Ohio Cannabis Taxes & Revenue

Ohio layers a 10% excise tax on top of 5.75% state sales and up to 2.25% local for a 16–18% total recreational rate. SB 56 redirected revenue from social equity and substance abuse to the general fund and host communities.

Last verified: March 2026

The Tax Structure

Ohio imposes three taxes on recreational cannabis purchases:

Tax Rate Notes
Cannabis Excise Tax 10% Recreational only; medical exempt
State Sales Tax 5.75% Standard Ohio sales tax; applies to medical and recreational
County/Local Sales Tax 0–2.25% Varies by county; no local cannabis excise allowed
Total (Recreational) 16–18% Depends on county
Total (Medical) ~6.25–8% Sales tax only; excise exempt

Ohio does not allow municipalities to impose their own cannabis-specific excise taxes. The only local variation is the standard county sales tax rate, which ranges from 0% to 2.25% on top of the 5.75% state rate.

Medical Tax Exemption

Registered medical patients are exempt from the 10% excise tax. They pay only standard Ohio sales tax (~6.25–8% depending on county). For a patient spending $200 per month, this exemption saves approximately $240–$300 per year — making the medical card (which now costs as little as $75 total) one of the best financial decisions for regular consumers.

Revenue Numbers: FY2025

Metric Amount
Recreational sales (2025) $836 million
Combined sales (2025) $1.06 billion
All-time combined sales $3.6 billion
Sales tax collected (FY2025) $115.5 million
Excise tax collected (FY2025) $61.9 million
Total tax revenue (FY2025) ~$177.4 million

SB 56: The Revenue Reallocation

This is where Ohio's tax story gets political. Issue 2 — the voter-approved legalization initiative — directed excise tax revenue to specific purposes:

Allocation Issue 2 (Voter-Approved) SB 56 (Legislature's Rewrite)
Social equity & jobs 36% of excise revenue 0% — eliminated
Substance abuse treatment 25% of excise revenue 0% — eliminated
Host Community Fund Not in original 36% of excise (monthly to municipalities)
General fund Remainder 64% of excise

SB 56 stripped out both the social equity funding and the substance abuse treatment allocation that voters approved. In their place, the legislature created a Host Community Cannabis Fund that distributes 36% of excise revenue monthly to municipalities with dispensaries, while the remaining 64% goes to the state's general fund with no earmarks.

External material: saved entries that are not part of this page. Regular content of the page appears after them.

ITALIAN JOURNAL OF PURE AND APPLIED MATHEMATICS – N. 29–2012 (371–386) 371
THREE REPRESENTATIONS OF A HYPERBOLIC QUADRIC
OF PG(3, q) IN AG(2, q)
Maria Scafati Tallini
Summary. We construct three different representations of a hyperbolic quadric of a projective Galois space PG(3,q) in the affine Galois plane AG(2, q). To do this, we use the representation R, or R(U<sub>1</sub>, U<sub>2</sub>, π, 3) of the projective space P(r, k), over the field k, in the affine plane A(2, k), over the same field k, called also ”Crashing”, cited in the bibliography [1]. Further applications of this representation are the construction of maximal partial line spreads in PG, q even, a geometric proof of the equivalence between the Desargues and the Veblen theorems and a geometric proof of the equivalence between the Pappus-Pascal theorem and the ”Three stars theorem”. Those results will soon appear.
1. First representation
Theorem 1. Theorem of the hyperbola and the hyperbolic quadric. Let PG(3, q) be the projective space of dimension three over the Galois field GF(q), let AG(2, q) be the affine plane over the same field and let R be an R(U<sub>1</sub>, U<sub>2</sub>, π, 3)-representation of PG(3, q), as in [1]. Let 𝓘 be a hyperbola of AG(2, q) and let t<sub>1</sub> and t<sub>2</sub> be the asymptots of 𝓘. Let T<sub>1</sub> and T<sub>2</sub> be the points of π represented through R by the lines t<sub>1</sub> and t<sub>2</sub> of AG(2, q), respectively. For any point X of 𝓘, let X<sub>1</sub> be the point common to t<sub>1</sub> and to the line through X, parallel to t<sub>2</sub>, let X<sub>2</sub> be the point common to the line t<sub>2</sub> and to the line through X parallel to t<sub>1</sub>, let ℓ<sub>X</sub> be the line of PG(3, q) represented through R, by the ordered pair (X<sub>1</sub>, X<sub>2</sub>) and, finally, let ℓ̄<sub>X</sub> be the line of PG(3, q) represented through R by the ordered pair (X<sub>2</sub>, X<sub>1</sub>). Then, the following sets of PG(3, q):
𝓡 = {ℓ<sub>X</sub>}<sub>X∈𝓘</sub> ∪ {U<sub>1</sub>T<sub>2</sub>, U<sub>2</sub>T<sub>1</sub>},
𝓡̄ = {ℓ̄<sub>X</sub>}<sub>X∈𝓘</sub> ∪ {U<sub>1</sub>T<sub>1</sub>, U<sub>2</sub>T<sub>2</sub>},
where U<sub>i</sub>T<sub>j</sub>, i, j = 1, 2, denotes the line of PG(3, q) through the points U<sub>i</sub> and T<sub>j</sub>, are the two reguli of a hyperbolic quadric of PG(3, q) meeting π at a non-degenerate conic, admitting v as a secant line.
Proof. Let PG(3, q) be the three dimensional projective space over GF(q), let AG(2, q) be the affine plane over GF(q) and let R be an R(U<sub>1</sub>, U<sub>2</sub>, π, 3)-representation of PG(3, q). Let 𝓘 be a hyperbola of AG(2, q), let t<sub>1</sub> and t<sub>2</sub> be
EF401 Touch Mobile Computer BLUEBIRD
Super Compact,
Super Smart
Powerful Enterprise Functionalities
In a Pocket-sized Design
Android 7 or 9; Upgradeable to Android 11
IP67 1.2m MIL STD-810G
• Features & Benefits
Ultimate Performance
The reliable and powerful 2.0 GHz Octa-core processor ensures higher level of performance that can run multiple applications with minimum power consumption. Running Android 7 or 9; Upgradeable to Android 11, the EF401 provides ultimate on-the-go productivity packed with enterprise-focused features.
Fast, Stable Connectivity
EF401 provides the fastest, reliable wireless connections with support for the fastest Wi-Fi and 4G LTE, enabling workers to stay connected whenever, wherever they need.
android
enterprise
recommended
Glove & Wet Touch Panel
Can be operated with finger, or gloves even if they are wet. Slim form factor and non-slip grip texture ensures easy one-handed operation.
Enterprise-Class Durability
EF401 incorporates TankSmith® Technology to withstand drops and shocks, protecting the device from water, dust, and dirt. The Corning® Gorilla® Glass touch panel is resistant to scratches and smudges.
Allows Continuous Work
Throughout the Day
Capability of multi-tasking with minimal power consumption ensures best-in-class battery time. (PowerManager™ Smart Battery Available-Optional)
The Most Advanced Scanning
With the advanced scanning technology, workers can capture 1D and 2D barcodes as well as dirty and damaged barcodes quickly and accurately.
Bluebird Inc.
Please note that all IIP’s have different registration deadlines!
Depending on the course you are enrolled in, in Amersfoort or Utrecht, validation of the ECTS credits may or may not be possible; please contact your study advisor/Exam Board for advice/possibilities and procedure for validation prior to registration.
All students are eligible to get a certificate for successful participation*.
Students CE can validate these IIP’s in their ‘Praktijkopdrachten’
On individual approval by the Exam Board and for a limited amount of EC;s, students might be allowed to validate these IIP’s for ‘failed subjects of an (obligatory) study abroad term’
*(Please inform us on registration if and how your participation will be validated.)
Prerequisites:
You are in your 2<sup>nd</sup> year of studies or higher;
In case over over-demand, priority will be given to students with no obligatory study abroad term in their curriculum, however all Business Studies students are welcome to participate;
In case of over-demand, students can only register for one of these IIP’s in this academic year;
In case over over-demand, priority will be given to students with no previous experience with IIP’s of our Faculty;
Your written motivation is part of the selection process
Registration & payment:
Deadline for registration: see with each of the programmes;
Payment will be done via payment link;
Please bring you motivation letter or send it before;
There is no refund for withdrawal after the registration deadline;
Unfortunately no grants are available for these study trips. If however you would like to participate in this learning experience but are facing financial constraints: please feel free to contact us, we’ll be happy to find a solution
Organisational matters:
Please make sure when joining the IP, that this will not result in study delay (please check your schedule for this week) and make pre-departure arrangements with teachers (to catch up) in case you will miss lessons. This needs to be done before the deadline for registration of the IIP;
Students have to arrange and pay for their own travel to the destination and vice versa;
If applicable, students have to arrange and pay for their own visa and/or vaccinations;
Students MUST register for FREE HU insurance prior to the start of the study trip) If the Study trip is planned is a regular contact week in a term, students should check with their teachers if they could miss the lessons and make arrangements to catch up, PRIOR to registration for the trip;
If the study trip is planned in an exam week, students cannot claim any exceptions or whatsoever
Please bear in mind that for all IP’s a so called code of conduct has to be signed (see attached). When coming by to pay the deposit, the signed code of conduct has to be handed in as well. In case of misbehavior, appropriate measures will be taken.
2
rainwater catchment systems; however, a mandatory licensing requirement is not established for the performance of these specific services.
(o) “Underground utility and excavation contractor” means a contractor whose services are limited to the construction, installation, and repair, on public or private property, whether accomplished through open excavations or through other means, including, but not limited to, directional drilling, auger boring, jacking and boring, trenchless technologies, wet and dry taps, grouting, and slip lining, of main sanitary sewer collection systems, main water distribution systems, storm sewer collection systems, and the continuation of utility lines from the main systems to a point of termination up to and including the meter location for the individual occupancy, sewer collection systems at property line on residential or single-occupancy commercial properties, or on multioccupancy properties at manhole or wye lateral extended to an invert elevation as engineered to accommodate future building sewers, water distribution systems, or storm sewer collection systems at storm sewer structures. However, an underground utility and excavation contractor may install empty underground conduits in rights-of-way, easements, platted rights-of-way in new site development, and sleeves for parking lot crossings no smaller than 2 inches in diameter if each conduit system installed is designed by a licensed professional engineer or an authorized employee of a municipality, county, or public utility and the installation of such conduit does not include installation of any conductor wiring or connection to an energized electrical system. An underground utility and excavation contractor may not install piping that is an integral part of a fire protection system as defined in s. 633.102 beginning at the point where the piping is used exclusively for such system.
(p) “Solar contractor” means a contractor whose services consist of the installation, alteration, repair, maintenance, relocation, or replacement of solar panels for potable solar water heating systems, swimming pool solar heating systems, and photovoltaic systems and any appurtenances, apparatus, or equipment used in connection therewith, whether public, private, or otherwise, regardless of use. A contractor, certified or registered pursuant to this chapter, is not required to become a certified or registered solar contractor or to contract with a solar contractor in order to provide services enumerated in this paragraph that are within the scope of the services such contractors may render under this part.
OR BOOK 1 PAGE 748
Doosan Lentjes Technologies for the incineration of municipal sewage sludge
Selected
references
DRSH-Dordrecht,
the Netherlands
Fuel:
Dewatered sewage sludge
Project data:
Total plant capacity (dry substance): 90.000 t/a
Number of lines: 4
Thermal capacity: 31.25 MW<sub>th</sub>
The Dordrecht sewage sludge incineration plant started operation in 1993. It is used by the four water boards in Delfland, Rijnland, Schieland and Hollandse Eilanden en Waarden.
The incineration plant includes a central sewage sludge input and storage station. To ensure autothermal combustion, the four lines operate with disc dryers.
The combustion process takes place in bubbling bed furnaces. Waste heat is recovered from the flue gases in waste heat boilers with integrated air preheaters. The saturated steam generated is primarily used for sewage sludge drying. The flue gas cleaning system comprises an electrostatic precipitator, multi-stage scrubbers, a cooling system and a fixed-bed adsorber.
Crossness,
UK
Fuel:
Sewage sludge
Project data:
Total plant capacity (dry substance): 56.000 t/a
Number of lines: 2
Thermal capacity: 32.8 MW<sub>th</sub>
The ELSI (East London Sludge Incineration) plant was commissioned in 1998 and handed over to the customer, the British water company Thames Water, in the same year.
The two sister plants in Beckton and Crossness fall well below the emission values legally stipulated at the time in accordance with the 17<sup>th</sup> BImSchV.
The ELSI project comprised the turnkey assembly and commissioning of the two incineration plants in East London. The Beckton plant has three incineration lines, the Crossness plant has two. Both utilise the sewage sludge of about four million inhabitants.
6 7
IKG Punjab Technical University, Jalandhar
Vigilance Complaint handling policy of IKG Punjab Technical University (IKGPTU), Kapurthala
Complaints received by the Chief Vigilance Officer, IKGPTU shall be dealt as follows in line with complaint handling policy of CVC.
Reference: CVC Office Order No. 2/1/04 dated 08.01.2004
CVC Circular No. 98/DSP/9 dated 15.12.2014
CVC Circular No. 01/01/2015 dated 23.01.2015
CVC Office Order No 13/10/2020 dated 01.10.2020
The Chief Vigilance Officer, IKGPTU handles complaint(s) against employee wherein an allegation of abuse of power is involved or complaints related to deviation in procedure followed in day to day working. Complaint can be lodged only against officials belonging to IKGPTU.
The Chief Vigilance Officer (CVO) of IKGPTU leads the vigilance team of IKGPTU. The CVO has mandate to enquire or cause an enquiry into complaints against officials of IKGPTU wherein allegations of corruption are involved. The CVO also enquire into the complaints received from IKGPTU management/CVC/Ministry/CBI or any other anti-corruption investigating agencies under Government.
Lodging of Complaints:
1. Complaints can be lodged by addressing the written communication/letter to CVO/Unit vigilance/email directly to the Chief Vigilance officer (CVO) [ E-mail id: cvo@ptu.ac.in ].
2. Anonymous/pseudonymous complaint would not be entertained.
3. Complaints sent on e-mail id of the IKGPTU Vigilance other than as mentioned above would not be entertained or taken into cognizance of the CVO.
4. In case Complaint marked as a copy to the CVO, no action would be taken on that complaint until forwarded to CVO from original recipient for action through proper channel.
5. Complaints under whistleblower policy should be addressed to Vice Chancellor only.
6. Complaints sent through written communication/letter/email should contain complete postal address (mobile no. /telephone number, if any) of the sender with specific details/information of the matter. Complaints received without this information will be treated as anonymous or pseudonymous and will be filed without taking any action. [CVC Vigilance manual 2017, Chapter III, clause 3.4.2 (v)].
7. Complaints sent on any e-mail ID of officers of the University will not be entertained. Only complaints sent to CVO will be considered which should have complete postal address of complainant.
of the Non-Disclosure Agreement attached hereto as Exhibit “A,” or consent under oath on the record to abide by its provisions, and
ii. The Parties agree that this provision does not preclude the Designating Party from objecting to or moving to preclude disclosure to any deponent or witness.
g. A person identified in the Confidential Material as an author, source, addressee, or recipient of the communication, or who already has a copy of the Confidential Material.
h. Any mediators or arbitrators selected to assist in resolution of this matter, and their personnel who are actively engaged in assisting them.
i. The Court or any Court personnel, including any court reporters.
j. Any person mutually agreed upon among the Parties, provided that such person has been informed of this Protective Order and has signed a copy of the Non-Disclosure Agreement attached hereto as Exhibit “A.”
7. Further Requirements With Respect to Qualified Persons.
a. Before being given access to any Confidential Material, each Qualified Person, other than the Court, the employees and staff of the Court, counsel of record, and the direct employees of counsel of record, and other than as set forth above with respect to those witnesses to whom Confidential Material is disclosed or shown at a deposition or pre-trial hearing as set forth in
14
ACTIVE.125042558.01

Host Community Fund Distributions

The Host Community Cannabis Fund distributes money on a monthly basis to municipalities that host cannabis businesses. The largest recipients so far:

  • Columbus: ~$2.6 million
  • Cincinnati: ~$2.5 million
  • Cleveland: ~$803,000

These funds go to general municipal budgets with no restrictions on how they are spent — a sharp contrast to Issue 2's original vision of directing revenue to communities harmed by cannabis prohibition.

Medical Card = 10% Savings

Ohio medical patients skip the 10% excise tax entirely. If you spend $200/month on cannabis, the card saves you roughly $240–$300 per year in taxes — more than enough to cover the $75–$200 card cost.